- _Task details_: Quote the data below in full, minus the images.

- _Record excerpts_:
-- Opening Marker --

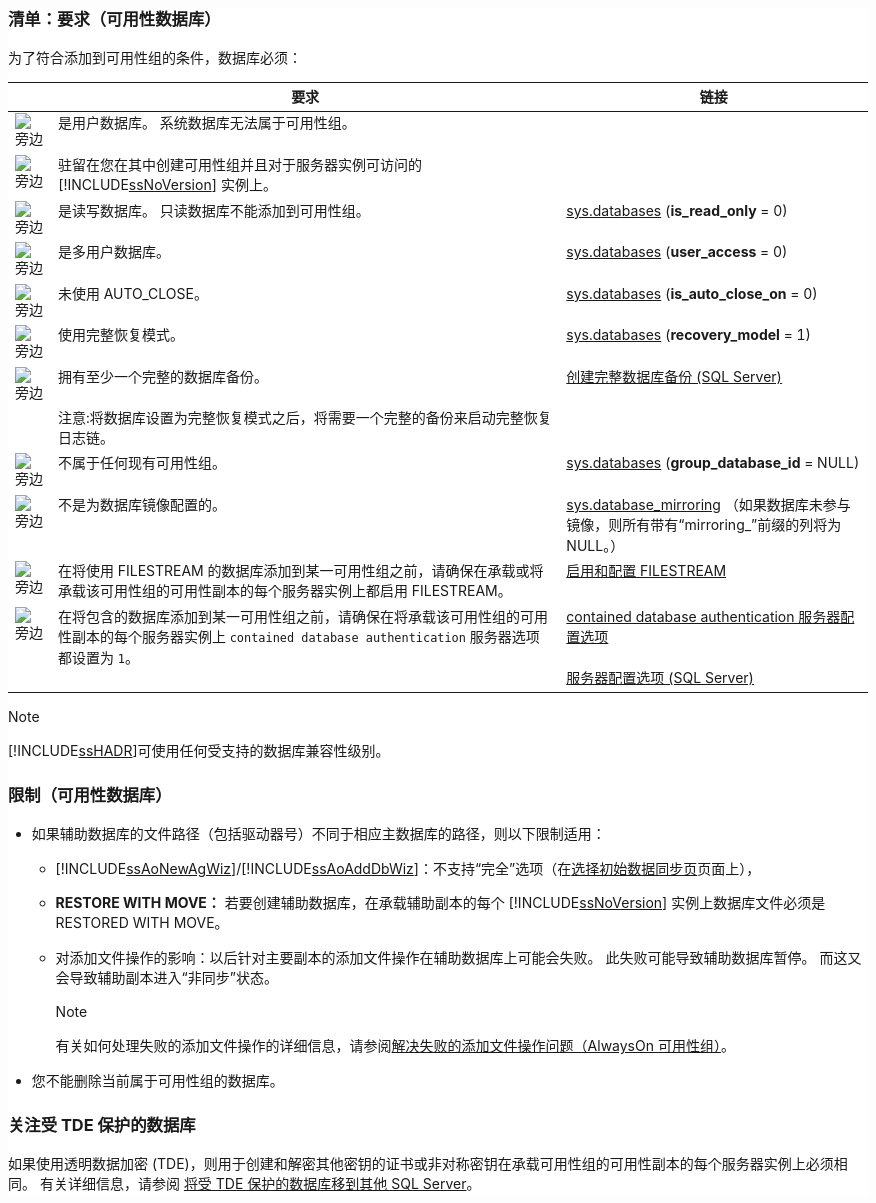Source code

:  
  
###  <a name="RequirementsDb"></a>清单：要求（可用性数据库）  
 为了符合添加到可用性组的条件，数据库必须：  
  
||要求|链接|  
|-|------------------|----------|  
|![旁边](../../media/checkboxemptycenterxtraspacetopandright.gif "Checkbox")|是用户数据库。 系统数据库无法属于可用性组。||  
|![旁边](../../media/checkboxemptycenterxtraspacetopandright.gif "Checkbox")|驻留在您在其中创建可用性组并且对于服务器实例可访问的 [!INCLUDE[ssNoVersion](../../../includes/ssnoversion-md.md)] 实例上。||  
|![旁边](../../media/checkboxemptycenterxtraspacetopandright.gif "Checkbox")|是读写数据库。 只读数据库不能添加到可用性组。|[sys.databases](/sql/relational-databases/system-catalog-views/sys-databases-transact-sql) (**is_read_only** = 0)|  
|![旁边](../../media/checkboxemptycenterxtraspacetopandright.gif "Checkbox")|是多用户数据库。|[sys.databases](/sql/relational-databases/system-catalog-views/sys-databases-transact-sql) (**user_access** = 0)|  
|![旁边](../../media/checkboxemptycenterxtraspacetopandright.gif "Checkbox")|未使用 AUTO_CLOSE。|[sys.databases](/sql/relational-databases/system-catalog-views/sys-databases-transact-sql) (**is_auto_close_on** = 0)|  
|![旁边](../../media/checkboxemptycenterxtraspacetopandright.gif "Checkbox")|使用完整恢复模式。|[sys.databases](/sql/relational-databases/system-catalog-views/sys-databases-transact-sql) (**recovery_model** = 1)|  
|![旁边](../../media/checkboxemptycenterxtraspacetopandright.gif "Checkbox")|拥有至少一个完整的数据库备份。<br /><br /> 注意:将数据库设置为完整恢复模式之后，将需要一个完整的备份来启动完整恢复日志链。|[创建完整数据库备份 (SQL Server)](../../../relational-databases/backup-restore/create-a-full-database-backup-sql-server.md)|  
|![旁边](../../media/checkboxemptycenterxtraspacetopandright.gif "Checkbox")|不属于任何现有可用性组。|[sys.databases](/sql/relational-databases/system-catalog-views/sys-databases-transact-sql) (**group_database_id** = NULL)|  
|![旁边](../../media/checkboxemptycenterxtraspacetopandright.gif "Checkbox")|不是为数据库镜像配置的。|[sys.database_mirroring](/sql/relational-databases/system-catalog-views/sys-database-mirroring-transact-sql) （如果数据库未参与镜像，则所有带有“mirroring_”前缀的列将为 NULL。）|  
|![旁边](../../media/checkboxemptycenterxtraspacetopandright.gif "Checkbox")|在将使用 FILESTREAM 的数据库添加到某一可用性组之前，请确保在承载或将承载该可用性组的可用性副本的每个服务器实例上都启用 FILESTREAM。|[启用和配置 FILESTREAM](../../../relational-databases/blob/enable-and-configure-filestream.md)|  
|![旁边](../../media/checkboxemptycenterxtraspacetopandright.gif "Checkbox")|在将包含的数据库添加到某一可用性组之前，请确保在将承载该可用性组的可用性副本的每个服务器实例上 `contained database authentication` 服务器选项都设置为 `1`。|[contained database authentication 服务器配置选项](../../configure-windows/contained-database-authentication-server-configuration-option.md)<br /><br /> [服务器配置选项 (SQL Server)](../../configure-windows/server-configuration-options-sql-server.md)|  
  
> [!NOTE]  
>  [!INCLUDE[ssHADR](../../../includes/sshadr-md.md)]可使用任何受支持的数据库兼容性级别。  
  
###  <a name="RestrictionsDb"></a> 限制（可用性数据库）  
  
-   如果辅助数据库的文件路径（包括驱动器号）不同于相应主数据库的路径，则以下限制适用：  
  
    -   [!INCLUDE[ssAoNewAgWiz](../../../includes/ssaonewagwiz-md.md)]/[!INCLUDE[ssAoAddDbWiz](../../../includes/ssaoadddbwiz-md.md)]：不支持“完全”选项（在[选择初始数据同步页](select-initial-data-synchronization-page-always-on-availability-group-wizards.md)页面上），  
  
    -   **RESTORE WITH MOVE：** 若要创建辅助数据库，在承载辅助副本的每个 [!INCLUDE[ssNoVersion](../../../includes/ssnoversion-md.md)] 实例上数据库文件必须是 RESTORED WITH MOVE。  
  
    -   对添加文件操作的影响：以后针对主要副本的添加文件操作在辅助数据库上可能会失败。 此失败可能导致辅助数据库暂停。 而这又会导致辅助副本进入“非同步”状态。  
  
        > [!NOTE]  
        >  有关如何处理失败的添加文件操作的详细信息，请参阅[解决失败的添加文件操作问题（AlwaysOn 可用性组）](troubleshoot-a-failed-add-file-operation-always-on-availability-groups.md)。  
  
-   您不能删除当前属于可用性组的数据库。  
  
###  <a name="TDEdbs"></a> 关注受 TDE 保护的数据库  
 如果使用透明数据加密 (TDE)，则用于创建和解密其他密钥的证书或非对称密钥在承载可用性组的可用性副本的每个服务器实例上必须相同。 有关详细信息，请参阅 [将受 TDE 保护的数据库移到其他 SQL Server](../../../relational-databases/security/encryption/move-a-tde-protected-database-to-another-sql-server.md)。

-- Closing Marker --

- _Exercise result_:
Source code

:  
  
###  <a name="RequirementsDb"></a>清单：要求（可用性数据库）  
 为了符合添加到可用性组的条件，数据库必须：  
  
||要求|链接|  
|-|------------------|----------|  
|![旁边](../../media/checkboxemptycenterxtraspacetopandright.gif "Checkbox")|是用户数据库。 系统数据库无法属于可用性组。||  
|![旁边](../../media/checkboxemptycenterxtraspacetopandright.gif "Checkbox")|驻留在您在其中创建可用性组并且对于服务器实例可访问的 [!INCLUDE[ssNoVersion](../../../includes/ssnoversion-md.md)] 实例上。||  
|![旁边](../../media/checkboxemptycenterxtraspacetopandright.gif "Checkbox")|是读写数据库。 只读数据库不能添加到可用性组。|[sys.databases](/sql/relational-databases/system-catalog-views/sys-databases-transact-sql) (**is_read_only** = 0)|  
|![旁边](../../media/checkboxemptycenterxtraspacetopandright.gif "Checkbox")|是多用户数据库。|[sys.databases](/sql/relational-databases/system-catalog-views/sys-databases-transact-sql) (**user_access** = 0)|  
|![旁边](../../media/checkboxemptycenterxtraspacetopandright.gif "Checkbox")|未使用 AUTO_CLOSE。|[sys.databases](/sql/relational-databases/system-catalog-views/sys-databases-transact-sql) (**is_auto_close_on** = 0)|  
|![旁边](../../media/checkboxemptycenterxtraspacetopandright.gif "Checkbox")|使用完整恢复模式。|[sys.databases](/sql/relational-databases/system-catalog-views/sys-databases-transact-sql) (**recovery_model** = 1)|  
|![旁边](../../media/checkboxemptycenterxtraspacetopandright.gif "Checkbox")|拥有至少一个完整的数据库备份。<br /><br /> 注意:将数据库设置为完整恢复模式之后，将需要一个完整的备份来启动完整恢复日志链。|[创建完整数据库备份 (SQL Server)](../../../relational-databases/backup-restore/create-a-full-database-backup-sql-server.md)|  
|![旁边](../../media/checkboxemptycenterxtraspacetopandright.gif "Checkbox")|不属于任何现有可用性组。|[sys.databases](/sql/relational-databases/system-catalog-views/sys-databases-transact-sql) (**group_database_id** = NULL)|  
|![旁边](../../media/checkboxemptycenterxtraspacetopandright.gif "Checkbox")|不是为数据库镜像配置的。|[sys.database_mirroring](/sql/relational-databases/system-catalog-views/sys-database-mirroring-transact-sql) （如果数据库未参与镜像，则所有带有“mirroring_”前缀的列将为 NULL。）|  
|![旁边](../../media/checkboxemptycenterxtraspacetopandright.gif "Checkbox")|在将使用 FILESTREAM 的数据库添加到某一可用性组之前，请确保在承载或将承载该可用性组的可用性副本的每个服务器实例上都启用 FILESTREAM。|[启用和配置 FILESTREAM](../../../relational-databases/blob/enable-and-configure-filestream.md)|  
|![旁边](../../media/checkboxemptycenterxtraspacetopandright.gif "Checkbox")|在将包含的数据库添加到某一可用性组之前，请确保在将承载该可用性组的可用性副本的每个服务器实例上 `contained database authentication` 服务器选项都设置为 `1`。|[contained database authentication 服务器配置选项](../../configure-windows/contained-database-authentication-server-configuration-option.md)<br /><br /> [服务器配置选项 (SQL Server)](../../configure-windows/server-configuration-options-sql-server.md)|  
  
> [!NOTE]  
>  [!INCLUDE[ssHADR](../../../includes/sshadr-md.md)]可使用任何受支持的数据库兼容性级别。  
  
###  <a name="RestrictionsDb"></a> 限制（可用性数据库）  
  
-   如果辅助数据库的文件路径（包括驱动器号）不同于相应主数据库的路径，则以下限制适用：  
  
    -   [!INCLUDE[ssAoNewAgWiz](../../../includes/ssaonewagwiz-md.md)]/[!INCLUDE[ssAoAddDbWiz](../../../includes/ssaoadddbwiz-md.md)]：不支持“完全”选项（在[选择初始数据同步页](select-initial-data-synchronization-page-always-on-availability-group-wizards.md)页面上），  
  
    -   **RESTORE WITH MOVE：** 若要创建辅助数据库，在承载辅助副本的每个 [!INCLUDE[ssNoVersion](../../../includes/ssnoversion-md.md)] 实例上数据库文件必须是 RESTORED WITH MOVE。  
  
    -   对添加文件操作的影响：以后针对主要副本的添加文件操作在辅助数据库上可能会失败。 此失败可能导致辅助数据库暂停。 而这又会导致辅助副本进入“非同步”状态。  
  
        > [!NOTE]  
        >  有关如何处理失败的添加文件操作的详细信息，请参阅[解决失败的添加文件操作问题（AlwaysOn 可用性组）](troubleshoot-a-failed-add-file-operation-always-on-availability-groups.md)。  
  
-   您不能删除当前属于可用性组的数据库。  
  
###  <a name="TDEdbs"></a> 关注受 TDE 保护的数据库  
 如果使用透明数据加密 (TDE)，则用于创建和解密其他密钥的证书或非对称密钥在承载可用性组的可用性副本的每个服务器实例上必须相同。 有关详细信息，请参阅 [将受 TDE 保护的数据库移到其他 SQL Server](../../../relational-databases/security/encryption/move-a-tde-protected-database-to-another-sql-server.md)。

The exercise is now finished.